A Filter for Our Emotions

A large part of my spiritual journey is closely connected to my emotions and how I invite God into the internal world of my feelings. It's so easy for my heart to be hijacked when I give my emotions unfiltered freedom. Yet my emotions are an not to be ignored or denied. They are an important part of who I am as an image-bearer. I've learned to listen to my emotions.They give voice to the struggles and longings that stir deep within my soul. When I invite Father into this part of my life freedom and faith emerge.

Saturday morning I woke feeling anxious and afraid. Friends who know me well know that fear has been a consistent character in my story. It doesn't always have a reason. It just appears.
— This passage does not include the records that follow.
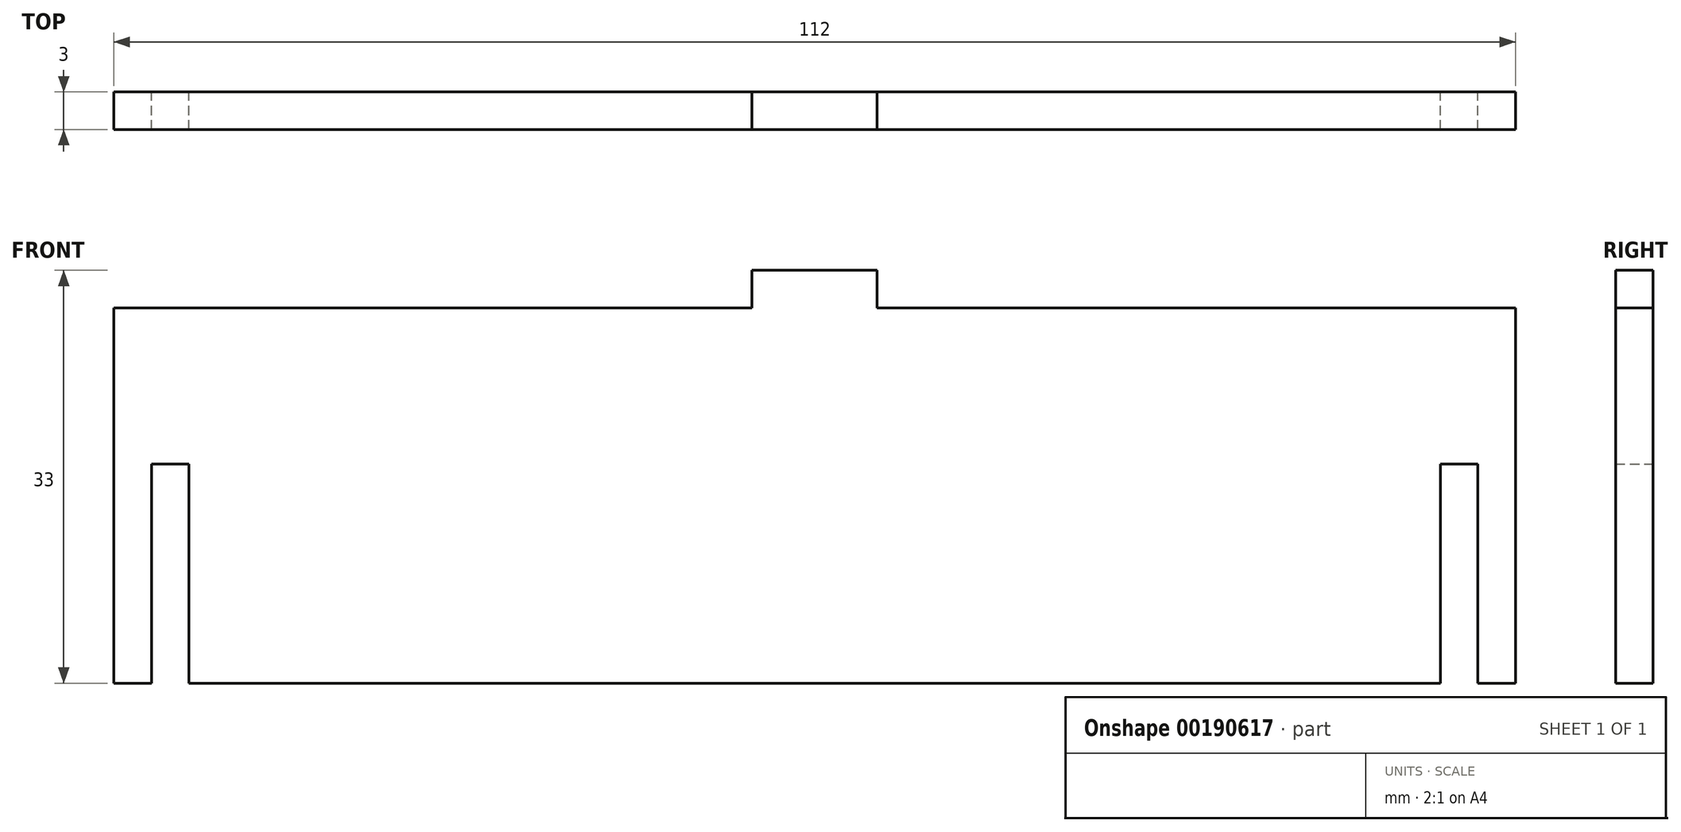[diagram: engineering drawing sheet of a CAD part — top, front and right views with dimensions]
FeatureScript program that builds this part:
annotation { "Feature Type Name" : "Feature", "Feature Type Description" : "" }
export const myFeature = defineFeature(function(context is Context, id is Id, definition is map)
    precondition{}
    {
        {
            var Q0;
            Q0=qCreatedBy(makeId("Front.planeOp"),FACE);
            var sketch = newSketch(context, id + "F0", { "sketchPlane" : qUnion([Q0])});
            skLineSegment(sketch, "E0.bottom", {"start": v(56, 15) * mm, "end": v(5, 15) * mm});
            skLineSegment(sketch, "E0.top", {"start": v(56, -15) * mm, "end": v(53, -15) * mm});
            skLineSegment(sketch, "E0.left", {"start": v(56, 15) * mm, "end": v(56, -15) * mm});
            skLineSegment(sketch, "E0.right", {"start": v(-56, 15) * mm, "end": v(-56, -15) * mm});
            skPoint(sketch, "E0.middle", {"position": v(0, 0) * mm});
            skLineSegment(sketch, "E1", {"start": v(-53, -15) * mm, "end": v(-53, 2.5) * mm});
            skLineSegment(sketch, "E2", {"start": v(-53, 2.5) * mm, "end": v(-50, 2.5) * mm});
            skLineSegment(sketch, "E3", {"start": v(-50, 2.5) * mm, "end": v(-50, -15) * mm});
            skLineSegment(sketch, "E4", {"start": v(50, -15) * mm, "end": v(50, 2.5) * mm});
            skLineSegment(sketch, "E5", {"start": v(50, 2.5) * mm, "end": v(53, 2.5) * mm});
            skLineSegment(sketch, "E6", {"start": v(53, 2.5) * mm, "end": v(53, -15) * mm});
            skLineSegment(sketch, "E7", {"start": v(-53, -15) * mm, "end": v(-56, -15) * mm});
            skLineSegment(sketch, "E8", {"start": v(50, -15) * mm, "end": v(-50, -15) * mm});
            skLineSegment(sketch, "E9", {"start": v(-5, 15) * mm, "end": v(-5, 18) * mm});
            skLineSegment(sketch, "E10", {"start": v(-5, 18) * mm, "end": v(5, 18) * mm});
            skLineSegment(sketch, "E11", {"start": v(5, 18) * mm, "end": v(5, 15) * mm});
            skLineSegment(sketch, "E12", {"start": v(-5, 15) * mm, "end": v(-56, 15) * mm});
            skLineSegment(sketch, "E13", {"start": v(0, 18) * mm, "end": v(0, 0) * mm, "construction": true});
            skSolve(sketch);
        }
        {
            var Q0;
            Q0=makeQuery(id+"F0.imprint","IMPRINT",FACE,{"disambiguationData":[TD([[makeQuery(id+"F0.imprint","IMPRINT",EDGE,{"derivedFrom":sQuery(id+"F0.wireOp",EDGE,"E0.bottom")}),1.0]])]});
            extrude(context, id + "F1", {"entities" : qUnion([Q0]), "depth" : 3 * mm});
        }
    });
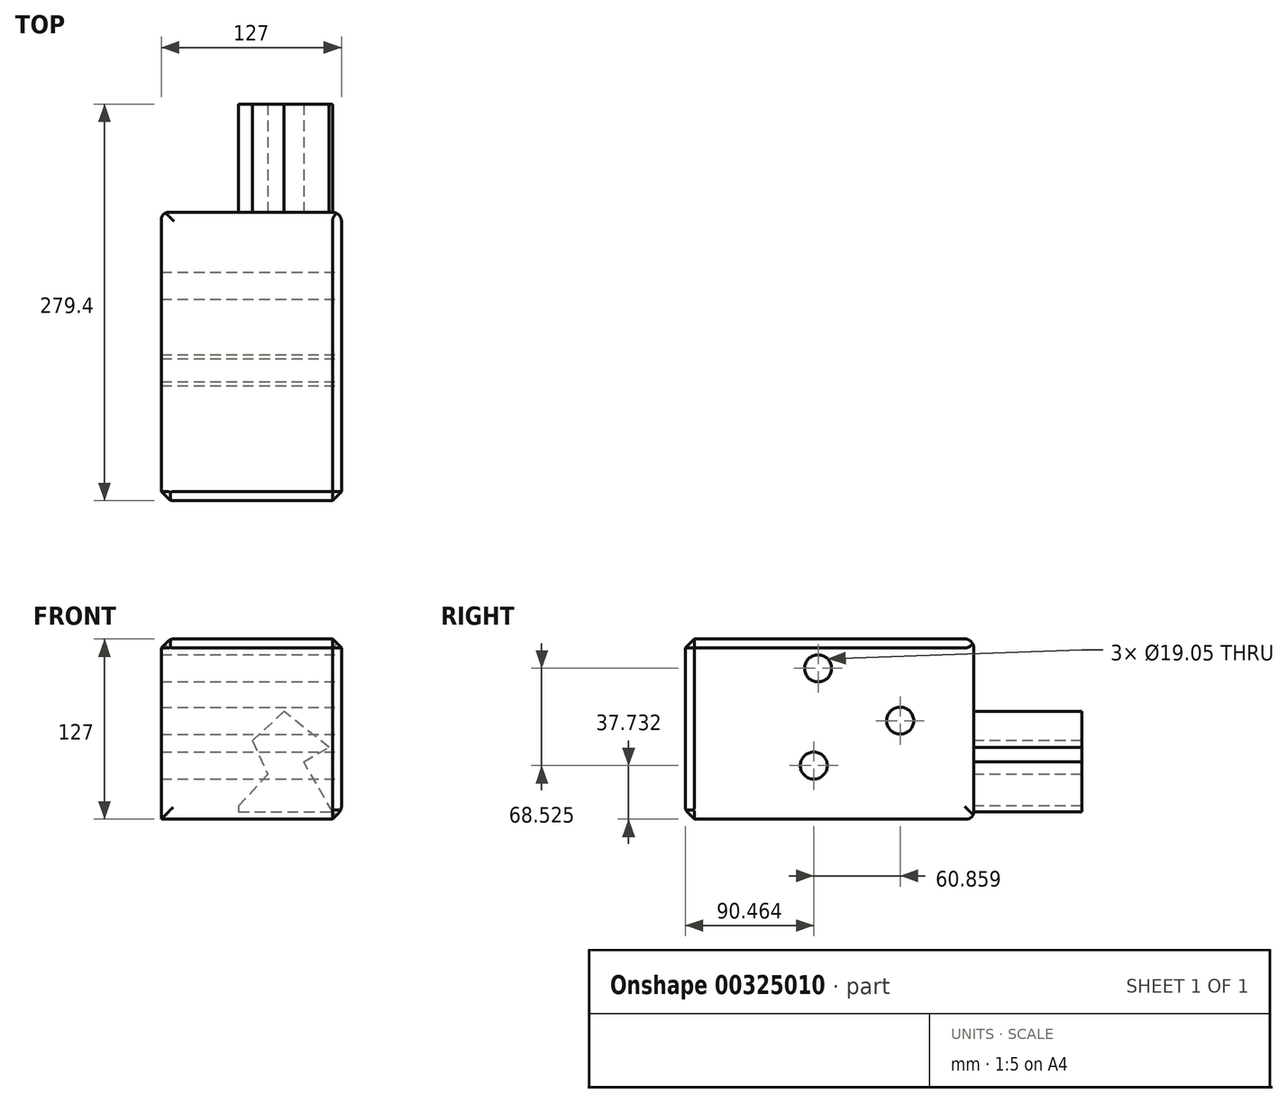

Rather than allowing unfiltered fear to steal my heart I spent some time journaling what I was feeling that morning, reading the Psalms and asking Father to meet me in the place of my fear.

For your unfailing love toward me is as great as the heights of the heavens above the earth. You are like a Father to me, tender and compassionate to me.  For you understand how weak I am (Psalm 103:11,13-14).

I wrote these words in my journal Saturday morning...

Father I have once again been reminded of my brokenness and weakness. My heart so easily drifts to places that feel hard. I struggle with fear. I feel inadequate as a husband, father and pastor. I struggle with deeply engrained flesh patterns that haunt me. I find comfort that you understand my weakness and brokenness. It takes the edge off the shame I sometimes feel that my faith is not stronger than it is. Thank you for your mercy, patience and forgiveness. Your tenderness as a Father stirs within me a longing to rest more comfortably in the awareness of your unfailing love for me. Thank you for loving me with tenderness and compassion.   GF

As I wrote these words my heart felt lighter. A smile came to my face. Father led me to a quiet place where faith stilled my fear. My emotions, while still very real, were now filtered through the reminder of God's enduring love for me.

Fighting for your heart,

Gary Franklin

Reflections for your spiritual journey:

  1. Think about the role your emotions play in your spiritual outlook and journey?
  2. Do you see your emotions as fertile soil for spiritual formation or something to be avoided? 
  3. Think about an emotional pattern than plays a major role in your life. Bring the emotion to Father as a reflection of your desire to do life togther and invite Him to filter what you feel with His presence.